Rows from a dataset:
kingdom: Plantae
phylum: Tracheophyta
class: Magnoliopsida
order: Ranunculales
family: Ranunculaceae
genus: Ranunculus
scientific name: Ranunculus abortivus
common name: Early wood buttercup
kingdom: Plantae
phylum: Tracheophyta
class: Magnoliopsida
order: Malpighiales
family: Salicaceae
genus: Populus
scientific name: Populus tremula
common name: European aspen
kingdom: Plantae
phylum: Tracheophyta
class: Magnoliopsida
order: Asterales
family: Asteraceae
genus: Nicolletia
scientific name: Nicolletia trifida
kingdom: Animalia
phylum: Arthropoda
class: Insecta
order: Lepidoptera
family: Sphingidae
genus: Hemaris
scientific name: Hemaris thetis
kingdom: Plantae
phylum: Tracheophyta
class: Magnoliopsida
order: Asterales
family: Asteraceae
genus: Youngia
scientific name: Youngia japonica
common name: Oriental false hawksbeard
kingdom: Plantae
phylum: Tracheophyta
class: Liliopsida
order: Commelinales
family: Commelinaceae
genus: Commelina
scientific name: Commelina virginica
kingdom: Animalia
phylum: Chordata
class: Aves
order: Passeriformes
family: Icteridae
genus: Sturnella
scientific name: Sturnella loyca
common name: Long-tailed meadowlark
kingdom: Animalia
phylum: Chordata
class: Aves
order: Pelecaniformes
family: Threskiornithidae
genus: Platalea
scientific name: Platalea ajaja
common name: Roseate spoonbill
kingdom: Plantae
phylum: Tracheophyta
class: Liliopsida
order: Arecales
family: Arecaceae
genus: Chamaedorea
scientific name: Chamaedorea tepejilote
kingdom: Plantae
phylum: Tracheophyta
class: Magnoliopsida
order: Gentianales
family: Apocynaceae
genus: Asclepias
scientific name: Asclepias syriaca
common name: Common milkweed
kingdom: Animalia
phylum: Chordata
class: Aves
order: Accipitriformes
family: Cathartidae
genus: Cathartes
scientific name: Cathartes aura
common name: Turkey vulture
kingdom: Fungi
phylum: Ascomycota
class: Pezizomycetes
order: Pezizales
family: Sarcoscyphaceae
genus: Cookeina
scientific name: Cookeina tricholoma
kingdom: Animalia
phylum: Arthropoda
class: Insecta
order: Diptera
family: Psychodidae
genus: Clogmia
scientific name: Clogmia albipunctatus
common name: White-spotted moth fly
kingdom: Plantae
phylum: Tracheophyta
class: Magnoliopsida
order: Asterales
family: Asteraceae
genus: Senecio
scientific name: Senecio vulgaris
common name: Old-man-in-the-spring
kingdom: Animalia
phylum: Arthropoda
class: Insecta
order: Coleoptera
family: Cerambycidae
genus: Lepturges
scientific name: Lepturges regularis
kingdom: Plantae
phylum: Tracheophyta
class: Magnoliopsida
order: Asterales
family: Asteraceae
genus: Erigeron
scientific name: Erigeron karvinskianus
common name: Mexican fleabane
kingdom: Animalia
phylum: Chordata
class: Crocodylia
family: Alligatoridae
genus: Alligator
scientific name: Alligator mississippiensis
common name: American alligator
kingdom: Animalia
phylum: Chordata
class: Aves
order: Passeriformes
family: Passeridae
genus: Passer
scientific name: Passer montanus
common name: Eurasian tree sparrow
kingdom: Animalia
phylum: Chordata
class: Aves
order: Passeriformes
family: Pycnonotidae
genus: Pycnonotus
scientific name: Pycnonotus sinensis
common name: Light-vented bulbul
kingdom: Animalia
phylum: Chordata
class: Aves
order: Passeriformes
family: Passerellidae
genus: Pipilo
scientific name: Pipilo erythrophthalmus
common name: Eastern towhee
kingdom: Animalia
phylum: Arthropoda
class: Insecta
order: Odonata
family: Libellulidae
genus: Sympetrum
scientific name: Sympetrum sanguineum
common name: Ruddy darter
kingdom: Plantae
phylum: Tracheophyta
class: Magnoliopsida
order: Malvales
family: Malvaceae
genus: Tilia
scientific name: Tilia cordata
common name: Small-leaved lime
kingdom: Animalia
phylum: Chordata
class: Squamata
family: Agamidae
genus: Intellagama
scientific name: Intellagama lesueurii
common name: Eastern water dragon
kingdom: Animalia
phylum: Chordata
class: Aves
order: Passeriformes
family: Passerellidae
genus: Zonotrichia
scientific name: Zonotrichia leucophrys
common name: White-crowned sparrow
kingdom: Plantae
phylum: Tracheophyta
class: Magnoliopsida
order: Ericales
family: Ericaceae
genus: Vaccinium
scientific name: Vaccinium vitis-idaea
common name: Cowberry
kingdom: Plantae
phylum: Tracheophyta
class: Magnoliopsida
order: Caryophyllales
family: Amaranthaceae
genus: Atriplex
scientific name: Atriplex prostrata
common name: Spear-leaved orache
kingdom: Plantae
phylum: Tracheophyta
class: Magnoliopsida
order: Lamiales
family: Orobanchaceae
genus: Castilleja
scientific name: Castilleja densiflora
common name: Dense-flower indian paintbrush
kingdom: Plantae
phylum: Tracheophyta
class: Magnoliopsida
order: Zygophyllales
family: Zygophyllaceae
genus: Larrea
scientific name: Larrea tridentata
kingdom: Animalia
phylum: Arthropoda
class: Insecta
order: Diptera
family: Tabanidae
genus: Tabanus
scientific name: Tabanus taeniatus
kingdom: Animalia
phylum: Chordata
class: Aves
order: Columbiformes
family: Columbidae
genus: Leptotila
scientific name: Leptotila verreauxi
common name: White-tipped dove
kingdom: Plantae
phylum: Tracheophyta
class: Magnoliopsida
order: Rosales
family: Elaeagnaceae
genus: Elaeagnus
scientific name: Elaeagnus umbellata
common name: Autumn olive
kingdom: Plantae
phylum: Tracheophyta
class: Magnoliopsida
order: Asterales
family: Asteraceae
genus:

• _Given problem_
Could you print every line of the entries above again, word for word and unchanged?

• _Response for this exercise_
kingdom: Plantae
phylum: Tracheophyta
class: Magnoliopsida
order: Ranunculales
family: Ranunculaceae
genus: Ranunculus
scientific name: Ranunculus abortivus
common name: Early wood buttercup
kingdom: Plantae
phylum: Tracheophyta
class: Magnoliopsida
order: Malpighiales
family: Salicaceae
genus: Populus
scientific name: Populus tremula
common name: European aspen
kingdom: Plantae
phylum: Tracheophyta
class: Magnoliopsida
order: Asterales
family: Asteraceae
genus: Nicolletia
scientific name: Nicolletia trifida
kingdom: Animalia
phylum: Arthropoda
class: Insecta
order: Lepidoptera
family: Sphingidae
genus: Hemaris
scientific name: Hemaris thetis
kingdom: Plantae
phylum: Tracheophyta
class: Magnoliopsida
order: Asterales
family: Asteraceae
genus: Youngia
scientific name: Youngia japonica
common name: Oriental false hawksbeard
kingdom: Plantae
phylum: Tracheophyta
class: Liliopsida
order: Commelinales
family: Commelinaceae
genus: Commelina
scientific name: Commelina virginica
kingdom: Animalia
phylum: Chordata
class: Aves
order: Passeriformes
family: Icteridae
genus: Sturnella
scientific name: Sturnella loyca
common name: Long-tailed meadowlark
kingdom: Animalia
phylum: Chordata
class: Aves
order: Pelecaniformes
family: Threskiornithidae
genus: Platalea
scientific name: Platalea ajaja
common name: Roseate spoonbill
kingdom: Plantae
phylum: Tracheophyta
class: Liliopsida
order: Arecales
family: Arecaceae
genus: Chamaedorea
scientific name: Chamaedorea tepejilote
kingdom: Plantae
phylum: Tracheophyta
class: Magnoliopsida
order: Gentianales
family: Apocynaceae
genus: Asclepias
scientific name: Asclepias syriaca
common name: Common milkweed
kingdom: Animalia
phylum: Chordata
class: Aves
order: Accipitriformes
family: Cathartidae
genus: Cathartes
scientific name: Cathartes aura
common name: Turkey vulture
kingdom: Fungi
phylum: Ascomycota
class: Pezizomycetes
order: Pezizales
family: Sarcoscyphaceae
genus: Cookeina
scientific name: Cookeina tricholoma
kingdom: Animalia
phylum: Arthropoda
class: Insecta
order: Diptera
family: Psychodidae
genus: Clogmia
scientific name: Clogmia albipunctatus
common name: White-spotted moth fly
kingdom: Plantae
phylum: Tracheophyta
class: Magnoliopsida
order: Asterales
family: Asteraceae
genus: Senecio
scientific name: Senecio vulgaris
common name: Old-man-in-the-spring
kingdom: Animalia
phylum: Arthropoda
class: Insecta
order: Coleoptera
family: Cerambycidae
genus: Lepturges
scientific name: Lepturges regularis
kingdom: Plantae
phylum: Tracheophyta
class: Magnoliopsida
order: Asterales
family: Asteraceae
genus: Erigeron
scientific name: Erigeron karvinskianus
common name: Mexican fleabane
kingdom: Animalia
phylum: Chordata
class: Crocodylia
family: Alligatoridae
genus: Alligator
scientific name: Alligator mississippiensis
common name: American alligator
kingdom: Animalia
phylum: Chordata
class: Aves
order: Passeriformes
family: Passeridae
genus: Passer
scientific name: Passer montanus
common name: Eurasian tree sparrow
kingdom: Animalia
phylum: Chordata
class: Aves
order: Passeriformes
family: Pycnonotidae
genus: Pycnonotus
scientific name: Pycnonotus sinensis
common name: Light-vented bulbul
kingdom: Animalia
phylum: Chordata
class: Aves
order: Passeriformes
family: Passerellidae
genus: Pipilo
scientific name: Pipilo erythrophthalmus
common name: Eastern towhee
kingdom: Animalia
phylum: Arthropoda
class: Insecta
order: Odonata
family: Libellulidae
genus: Sympetrum
scientific name: Sympetrum sanguineum
common name: Ruddy darter
kingdom: Plantae
phylum: Tracheophyta
class: Magnoliopsida
order: Malvales
family: Malvaceae
genus: Tilia
scientific name: Tilia cordata
common name: Small-leaved lime
kingdom: Animalia
phylum: Chordata
class: Squamata
family: Agamidae
genus: Intellagama
scientific name: Intellagama lesueurii
common name: Eastern water dragon
kingdom: Animalia
phylum: Chordata
class: Aves
order: Passeriformes
family: Passerellidae
genus: Zonotrichia
scientific name: Zonotrichia leucophrys
common name: White-crowned sparrow
kingdom: Plantae
phylum: Tracheophyta
class: Magnoliopsida
order: Ericales
family: Ericaceae
genus: Vaccinium
scientific name: Vaccinium vitis-idaea
common name: Cowberry
kingdom: Plantae
phylum: Tracheophyta
class: Magnoliopsida
order: Caryophyllales
family: Amaranthaceae
genus: Atriplex
scientific name: Atriplex prostrata
common name: Spear-leaved orache
kingdom: Plantae
phylum: Tracheophyta
class: Magnoliopsida
order: Lamiales
family: Orobanchaceae
genus: Castilleja
scientific name: Castilleja densiflora
common name: Dense-flower indian paintbrush
kingdom: Plantae
phylum: Tracheophyta
class: Magnoliopsida
order: Zygophyllales
family: Zygophyllaceae
genus: Larrea
scientific name: Larrea tridentata
kingdom: Animalia
phylum: Arthropoda
class: Insecta
order: Diptera
family: Tabanidae
genus: Tabanus
scientific name: Tabanus taeniatus
kingdom: Animalia
phylum: Chordata
class: Aves
order: Columbiformes
family: Columbidae
genus: Leptotila
scientific name: Leptotila verreauxi
common name: White-tipped dove
kingdom: Plantae
phylum: Tracheophyta
class: Magnoliopsida
order: Rosales
family: Elaeagnaceae
genus: Elaeagnus
scientific name: Elaeagnus umbellata
common name: Autumn olive
kingdom: Plantae
phylum: Tracheophyta
class: Magnoliopsida
order: Asterales
family: Asteraceae
genus:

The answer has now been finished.